Revenir aux Communes fin février, à quatre semaines de la date fatidique du 29 mars qui sonnerait l’heure d’un Brexit sans accord (no deal) ? Pourquoi pas ? Mais ce sera plutôt après le 21 mars, date de la réunion du prochain sommet européen qui redira la position officielle des Vingt-Sept. A Bruxelles, chacun campe en effet sur un terrain déjà dégagé : ce sera l’accord négocié durant près de deux ans, mais refusé par les Communes le 15 janvier, ou rien d’autre qu’un no deal. A Londres aussi, chacun campe sur ses positions, mais dans la plus totale confusion, aucune des tendances ‘pour’, ‘contre’, ‘plutôt pour’ ou ‘plutôt contre’ ne rassemblant de majorité aux Communes. Dès lors, les institutions économiques, les grandes entreprises et les administrations s’alarment ouvertement. Non pas tant d’un éventuel Brexit, plutôt d’une totale absence de décision qui laissera les lendemains du 29 mars dans un état d’impréparation alarmant.
Le casse-tête des entreprises s’éclaire à partir d’un simple exemple. Des pays comme le Japon ou la Corée du Sud disposent d’accords d’échanges commerciaux avec l’UE en général, mais non avec chacun des pays membres de l’UE. Si un cargo prend en charge des conteneurs de whisky à Glasgow ou à Édimbourg après le 18 février, il atteindra la mer du Japon après quarante jours de mer, soit après le 30 mars, et il sera impossible de décharger le précieux breuvage, les accords avec l’UE étant devenus caducs le 29 au soir pour la Grande-Bretagne en cas de no deal. Après discussions, l’affréteur pourrait décharger mais prendrait 20 % de taxes d’importation en sus, tant au Japon qu’en Corée, ce qui n’arrange pas les commerciaux de Johnny Walker et J&B (Diageo) ni ceux de Ballantines et Chivas (Pernod-Ricard).

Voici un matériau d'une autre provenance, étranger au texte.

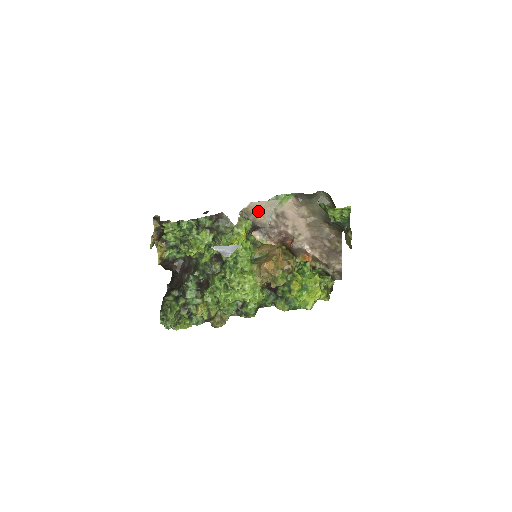
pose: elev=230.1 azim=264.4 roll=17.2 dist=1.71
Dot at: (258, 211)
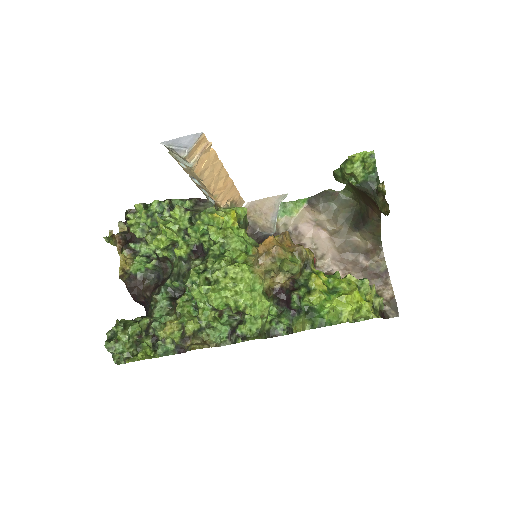
Dot at: (258, 212)
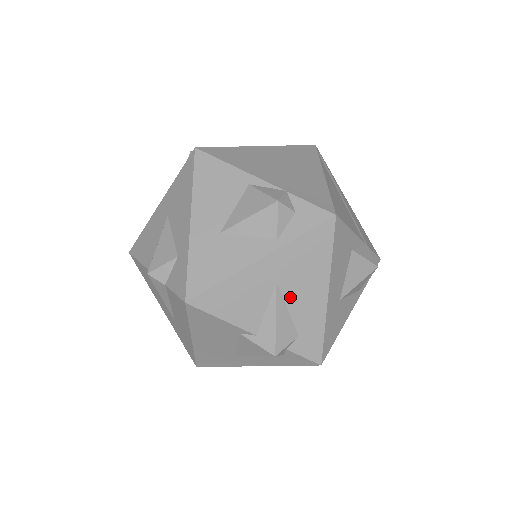
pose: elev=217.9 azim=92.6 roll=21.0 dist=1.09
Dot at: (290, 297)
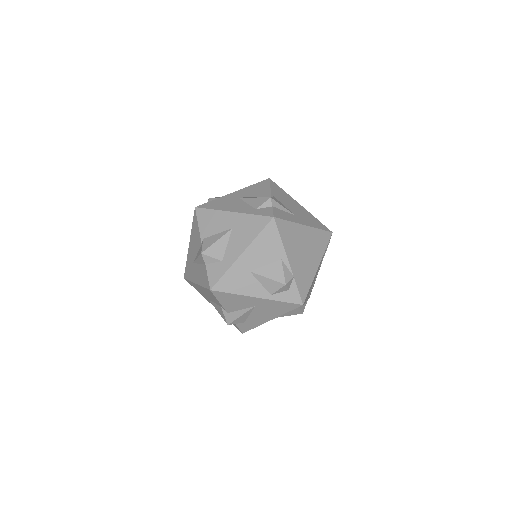
Dot at: (255, 312)
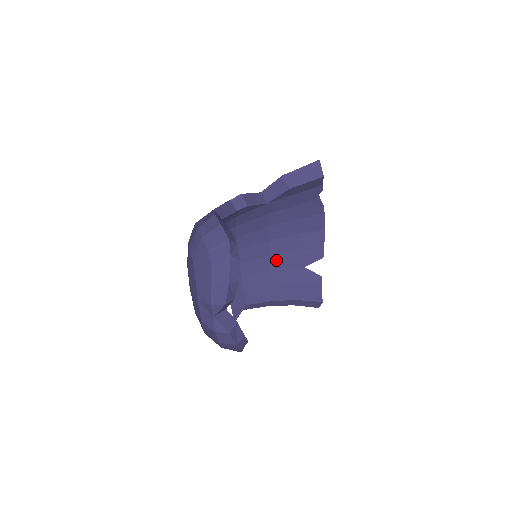
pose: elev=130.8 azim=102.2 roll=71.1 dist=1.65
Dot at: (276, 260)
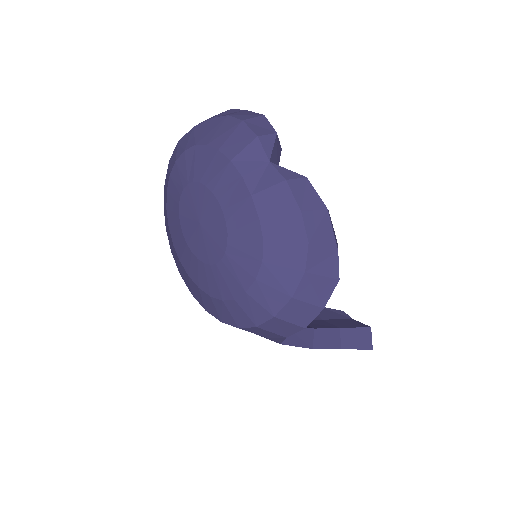
Dot at: occluded
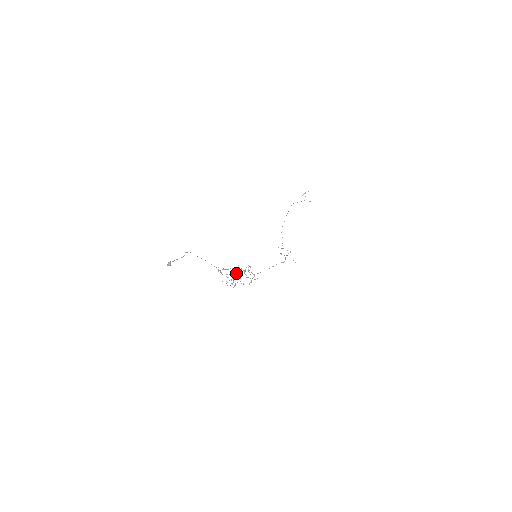
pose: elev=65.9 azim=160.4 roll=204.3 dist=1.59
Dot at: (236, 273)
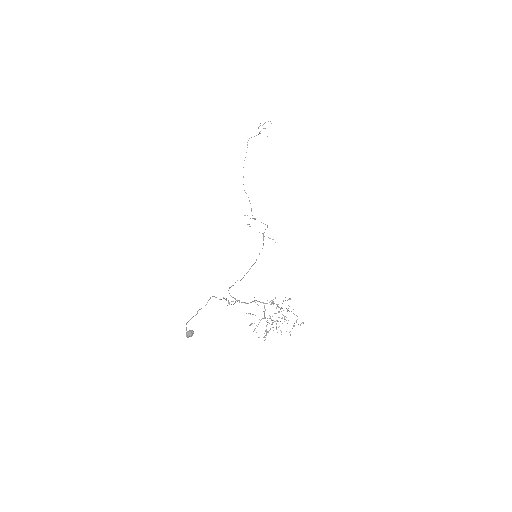
Dot at: occluded
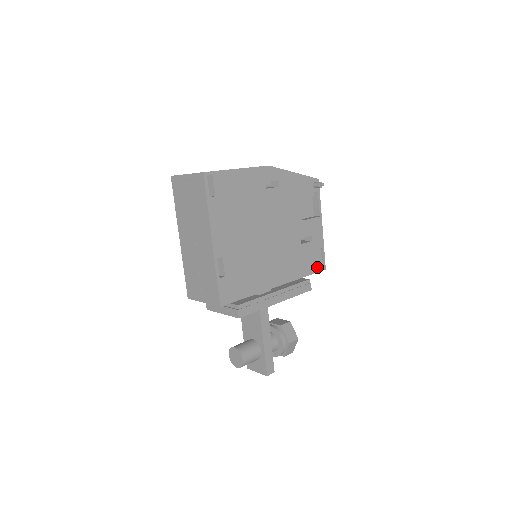
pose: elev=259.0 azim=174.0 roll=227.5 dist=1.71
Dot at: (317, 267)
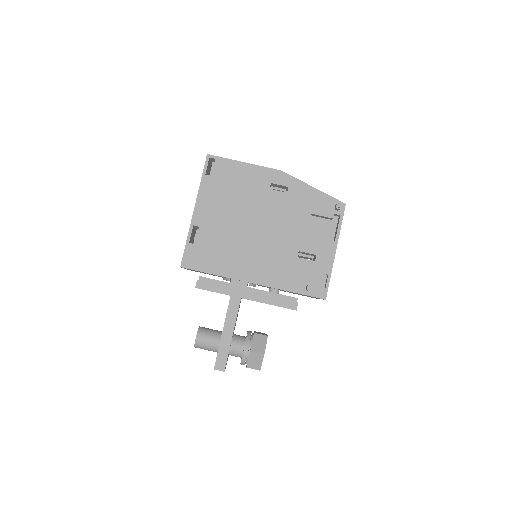
Dot at: (306, 286)
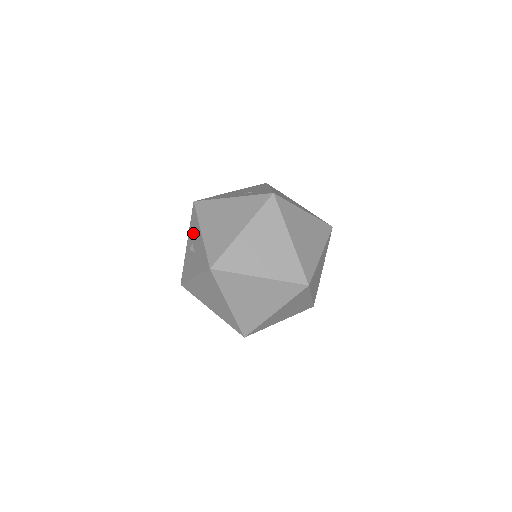
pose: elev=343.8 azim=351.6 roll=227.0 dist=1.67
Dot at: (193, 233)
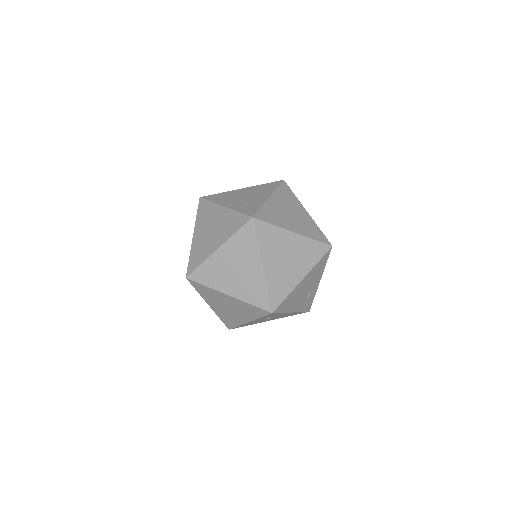
Dot at: occluded
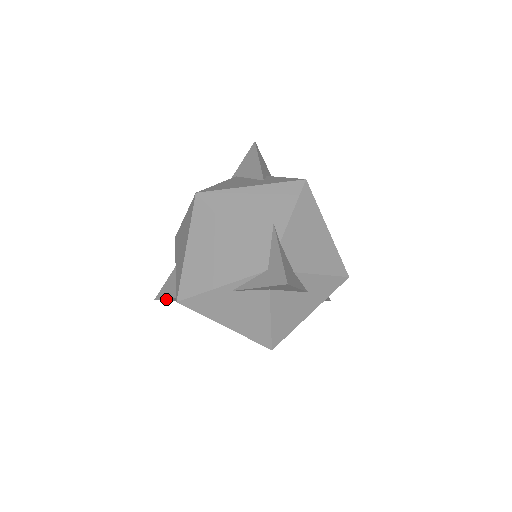
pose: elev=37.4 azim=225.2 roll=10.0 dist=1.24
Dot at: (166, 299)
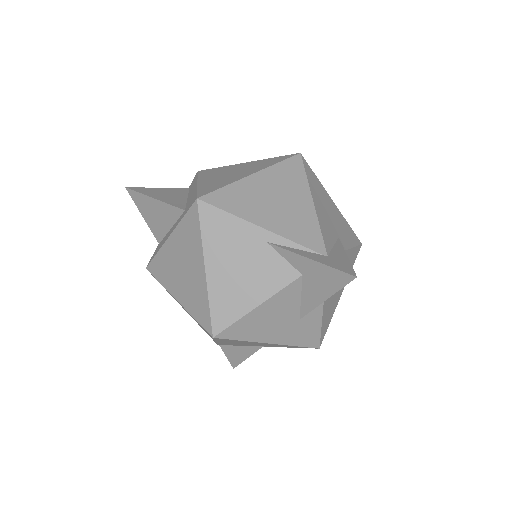
Dot at: (143, 197)
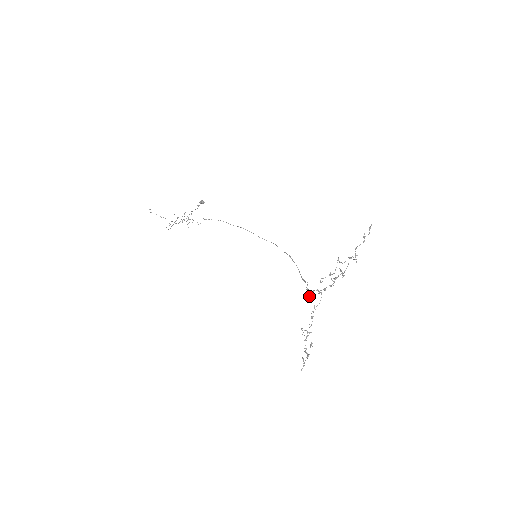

Ce qui est vrai pour le whisky l’est autant pour toute sorte de produits, manufacturés ou non. Le groupe Ford, qui emploie 13 000 personnes outre-Manche et envisageait de fermer son usine de boîtes de vitesse de Blanquefort, près de Bordeaux, menace aujourd’hui de réduire à très peu sa production de moteurs outre-Manche, pour des problèmes de douane devenus imprédictibles. Car ce qui est vrai pour l’export l’est autant pour l’import. Tous les documents douaniers actuellement en vigueur en Grande-Bretagne sont certifiés UE, tant pour les entrées et sorties de produits finis que pour les pièces industrielles ou les denrées agricoles. Les règles de l’Organisation mondiale du commerce (OMC) exigeront de nouveaux documents à partir du 30 mars, et des barèmes clairs, marchandise par marchandise, dans un sens et dans l’autre, banane ou joint de culasse. Aucun n’a été préparé dans aucun domaine. A peine des accords de principe portant sur des échanges de produits de même nature ont-ils été signés avec les îles Féroé ou la Suisse. Ce qui est peu.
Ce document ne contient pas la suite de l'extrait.